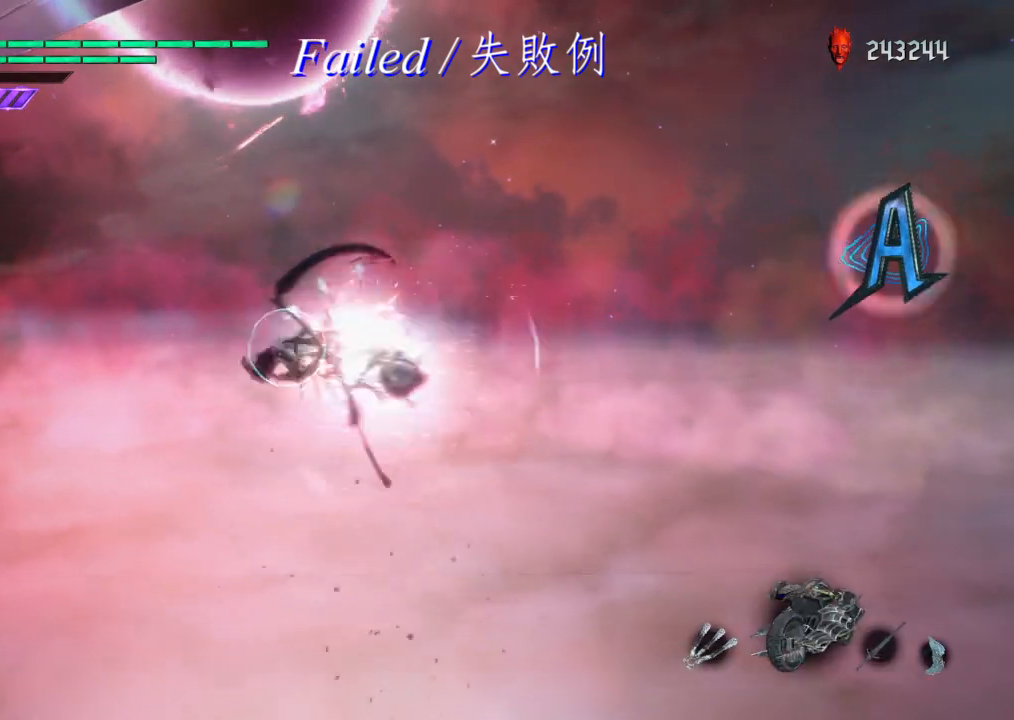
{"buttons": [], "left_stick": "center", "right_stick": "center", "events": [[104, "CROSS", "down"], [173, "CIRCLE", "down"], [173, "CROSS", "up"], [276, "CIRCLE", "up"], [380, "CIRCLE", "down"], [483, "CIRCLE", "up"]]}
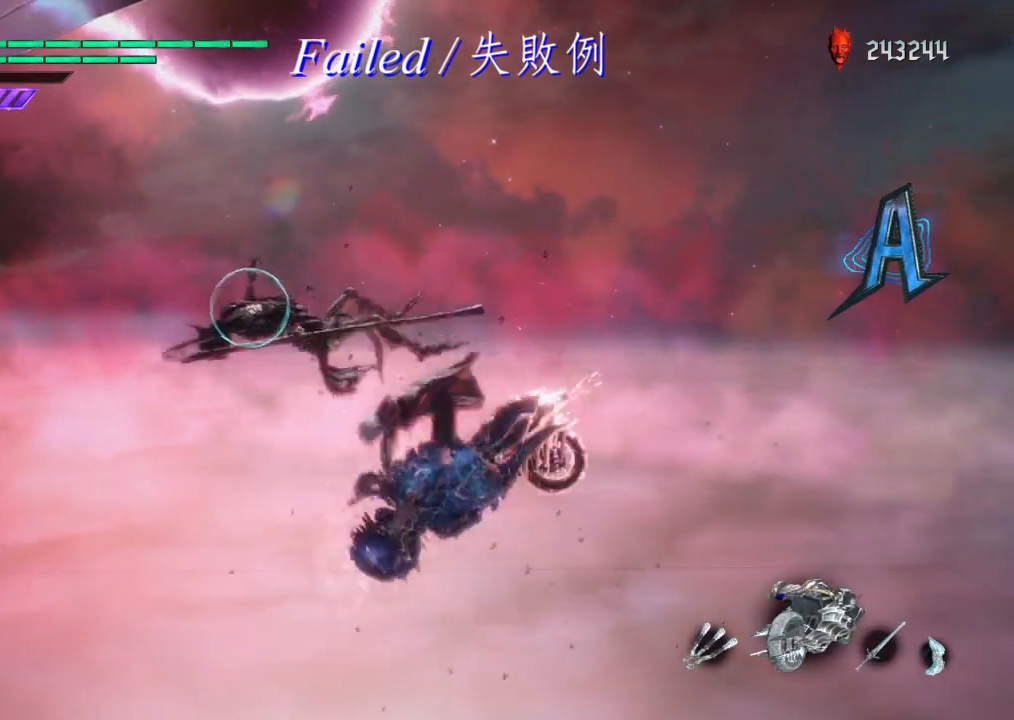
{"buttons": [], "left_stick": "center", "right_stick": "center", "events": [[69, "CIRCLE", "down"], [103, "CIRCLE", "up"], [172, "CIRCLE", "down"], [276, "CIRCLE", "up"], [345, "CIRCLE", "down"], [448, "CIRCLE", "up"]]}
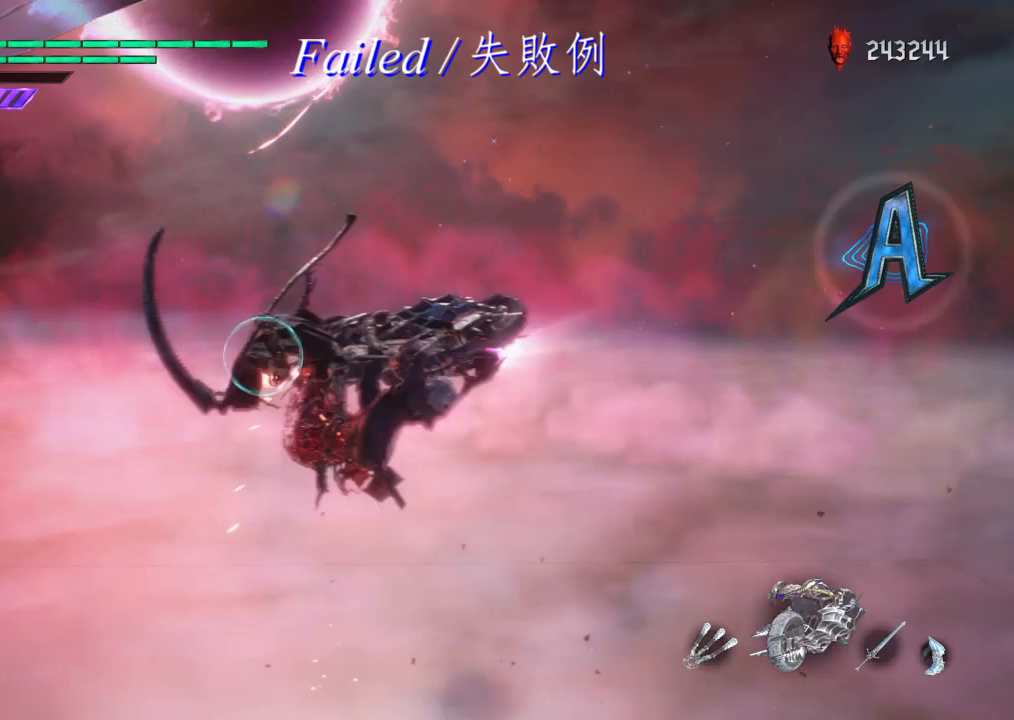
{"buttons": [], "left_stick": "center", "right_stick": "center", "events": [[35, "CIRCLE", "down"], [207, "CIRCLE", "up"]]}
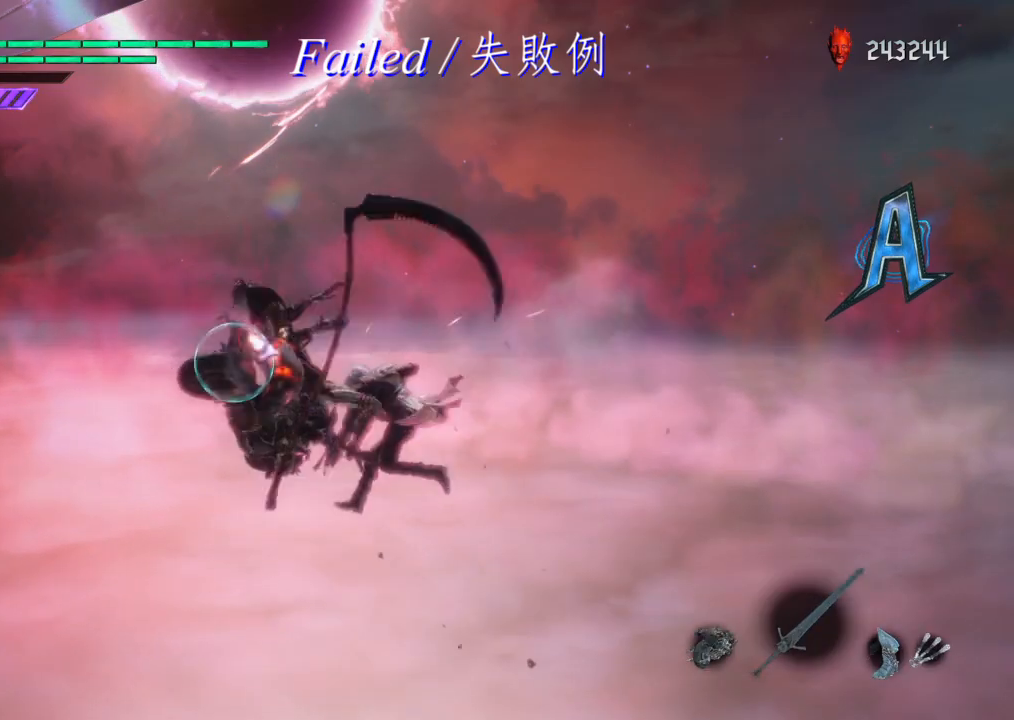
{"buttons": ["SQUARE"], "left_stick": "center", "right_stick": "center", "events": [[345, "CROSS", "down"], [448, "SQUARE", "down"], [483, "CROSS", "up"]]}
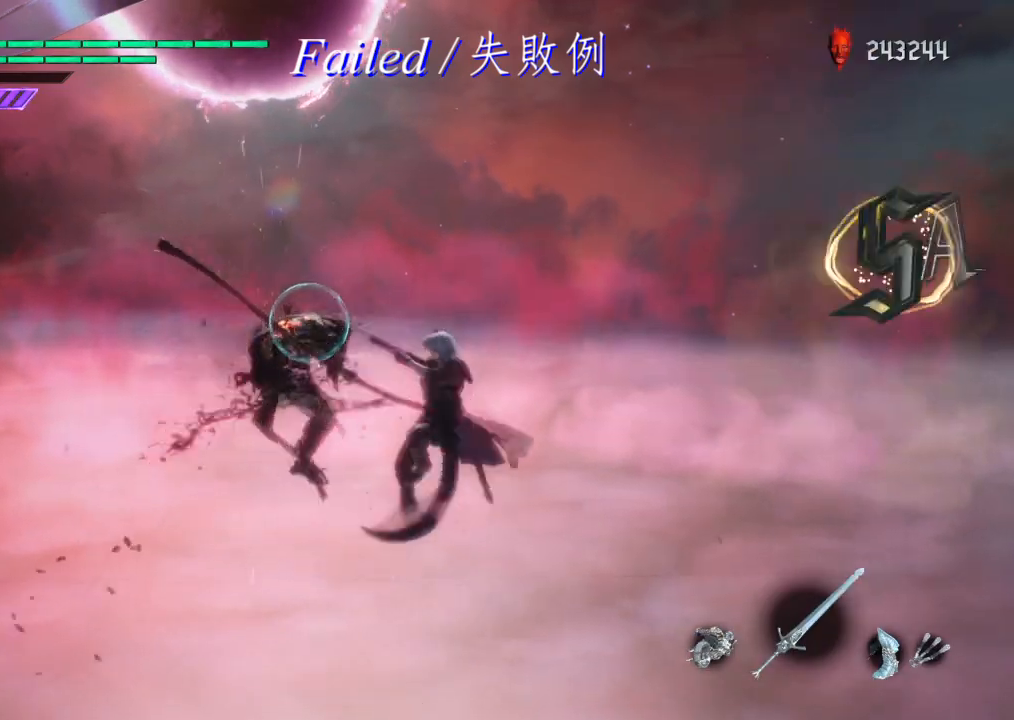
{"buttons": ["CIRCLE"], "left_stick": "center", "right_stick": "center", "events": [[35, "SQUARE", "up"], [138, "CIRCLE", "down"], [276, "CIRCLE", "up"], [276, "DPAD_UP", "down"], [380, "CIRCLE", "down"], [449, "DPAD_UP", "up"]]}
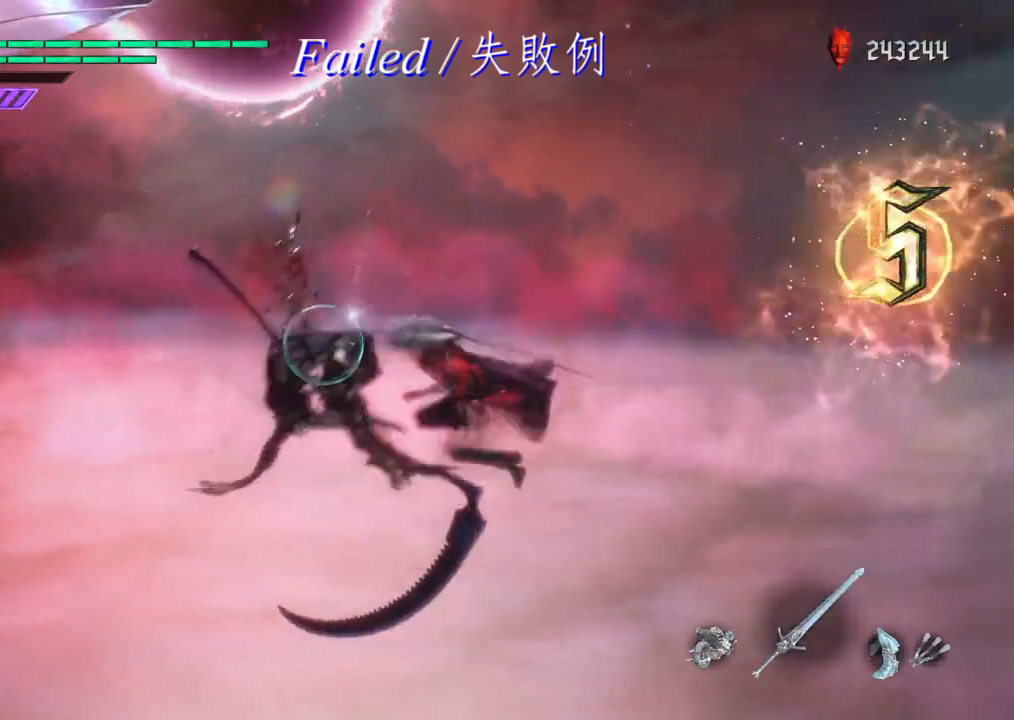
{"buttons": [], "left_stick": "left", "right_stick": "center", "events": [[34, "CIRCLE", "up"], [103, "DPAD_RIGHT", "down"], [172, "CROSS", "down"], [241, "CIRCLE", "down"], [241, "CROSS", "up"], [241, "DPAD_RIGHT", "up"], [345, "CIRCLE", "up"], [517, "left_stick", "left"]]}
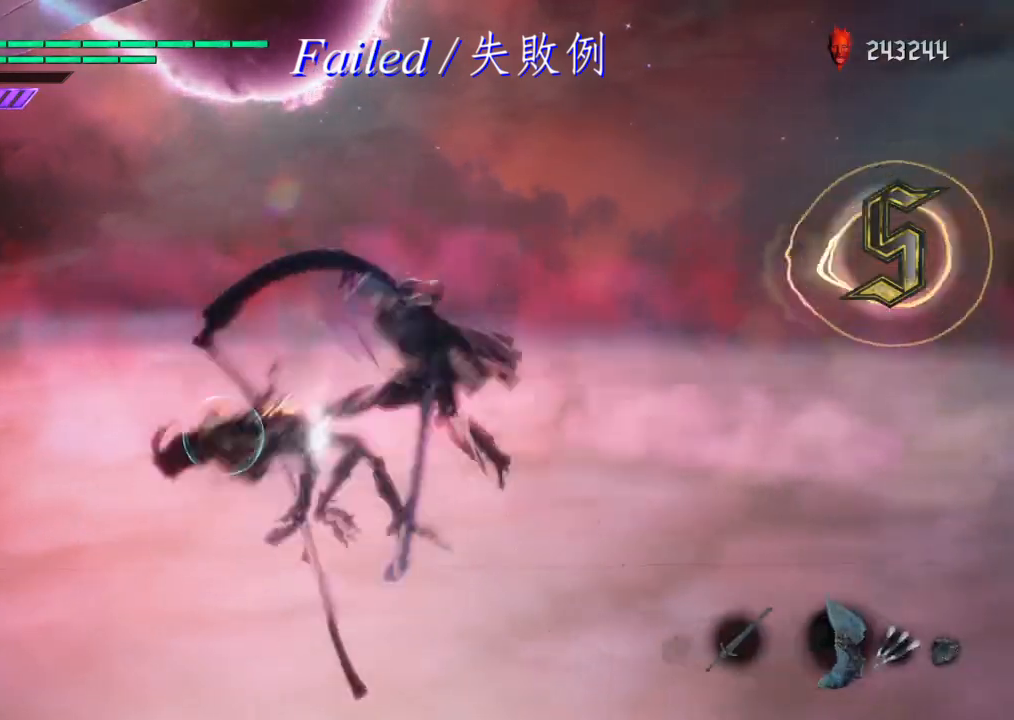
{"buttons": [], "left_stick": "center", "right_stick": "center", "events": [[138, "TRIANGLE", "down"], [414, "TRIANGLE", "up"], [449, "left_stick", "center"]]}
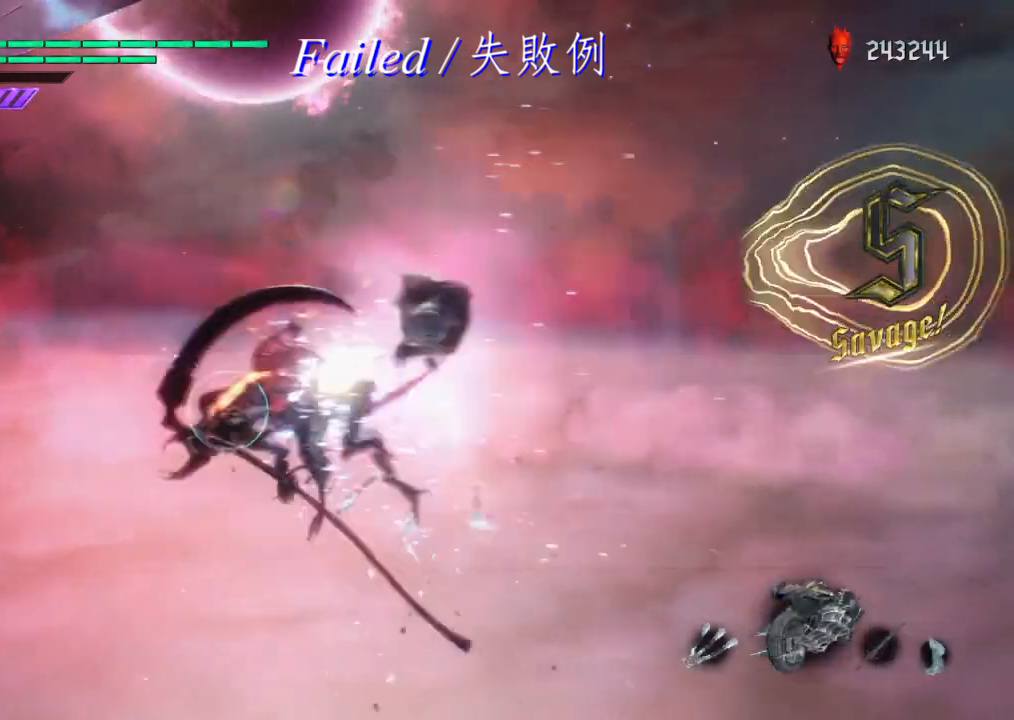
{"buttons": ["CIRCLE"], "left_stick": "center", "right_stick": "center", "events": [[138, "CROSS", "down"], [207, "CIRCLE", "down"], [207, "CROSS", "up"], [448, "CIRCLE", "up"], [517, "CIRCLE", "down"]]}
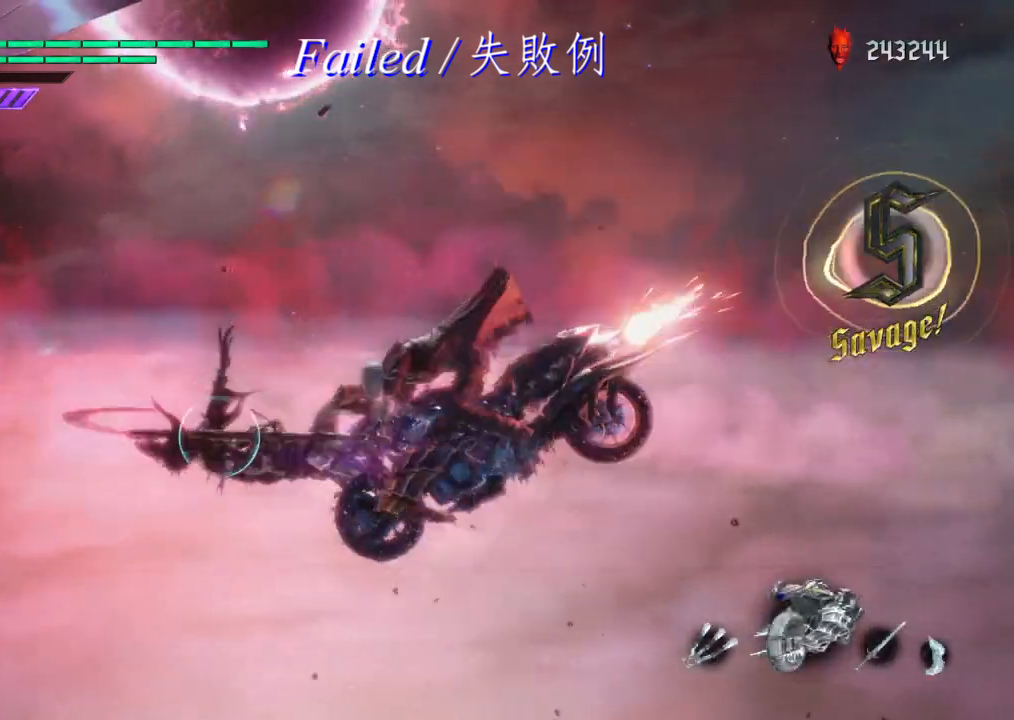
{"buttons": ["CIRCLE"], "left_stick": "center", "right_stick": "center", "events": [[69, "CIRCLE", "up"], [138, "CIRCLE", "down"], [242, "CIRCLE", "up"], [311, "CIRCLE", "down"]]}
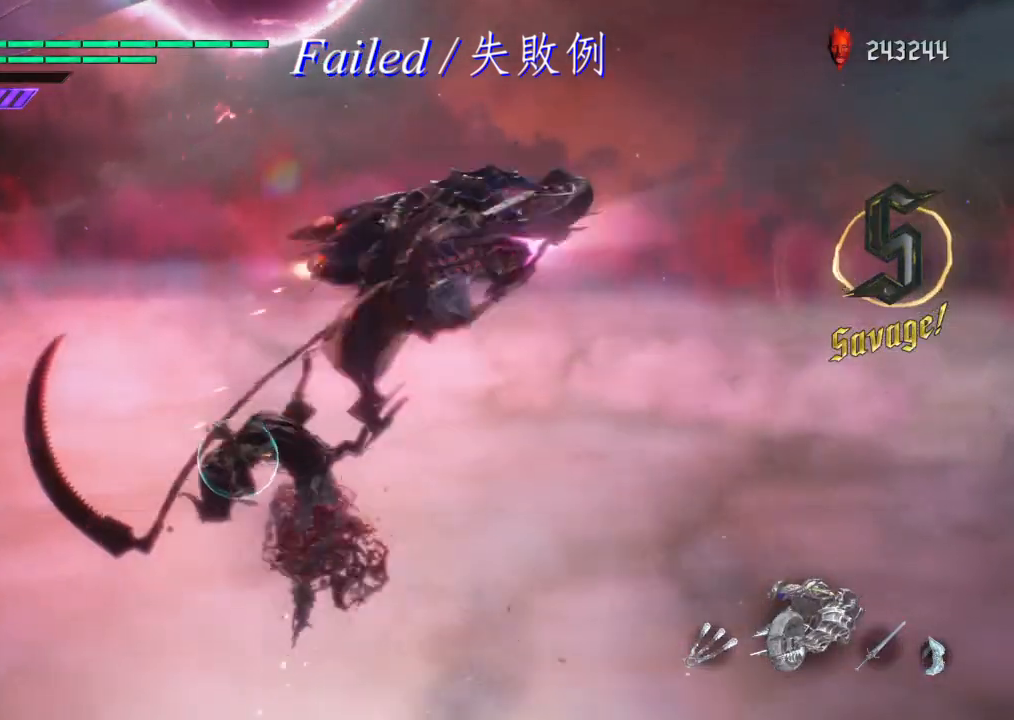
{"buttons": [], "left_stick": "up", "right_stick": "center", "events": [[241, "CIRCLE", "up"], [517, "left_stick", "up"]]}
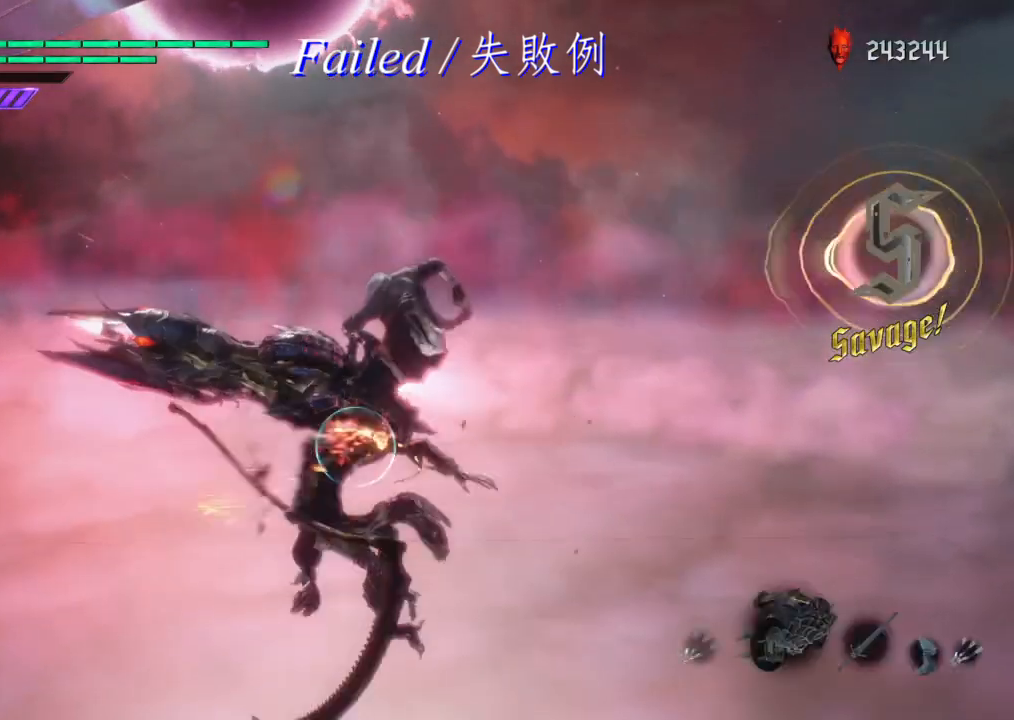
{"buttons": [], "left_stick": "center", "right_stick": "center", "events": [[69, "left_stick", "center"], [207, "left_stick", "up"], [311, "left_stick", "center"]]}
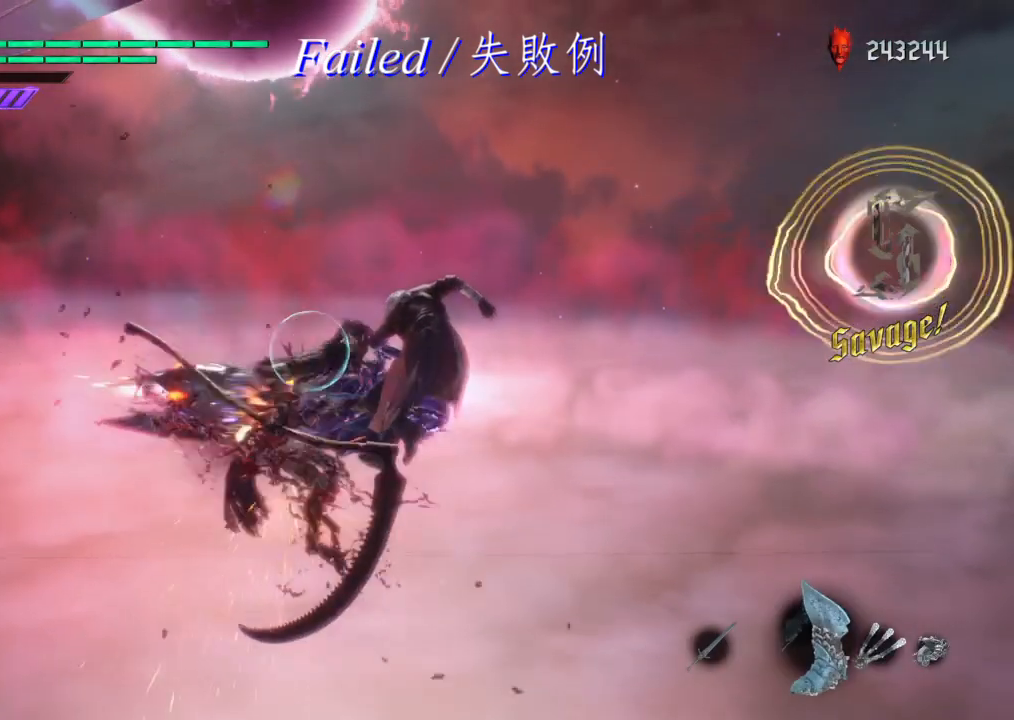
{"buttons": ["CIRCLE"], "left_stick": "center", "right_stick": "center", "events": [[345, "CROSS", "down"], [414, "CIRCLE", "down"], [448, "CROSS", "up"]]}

Exercise
Show the lines of the entries that include the string "SQUARE", copying each in full.

Task result
{"buttons": ["SQUARE"], "left_stick": "center", "right_stick": "center", "events": [[345, "CROSS", "down"], [448, "SQUARE", "down"], [483, "CROSS", "up"]]}
{"buttons": ["CIRCLE"], "left_stick": "center", "right_stick": "center", "events": [[35, "SQUARE", "up"], [138, "CIRCLE", "down"], [276, "CIRCLE", "up"], [276, "DPAD_UP", "down"], [380, "CIRCLE", "down"], [449, "DPAD_UP", "up"]]}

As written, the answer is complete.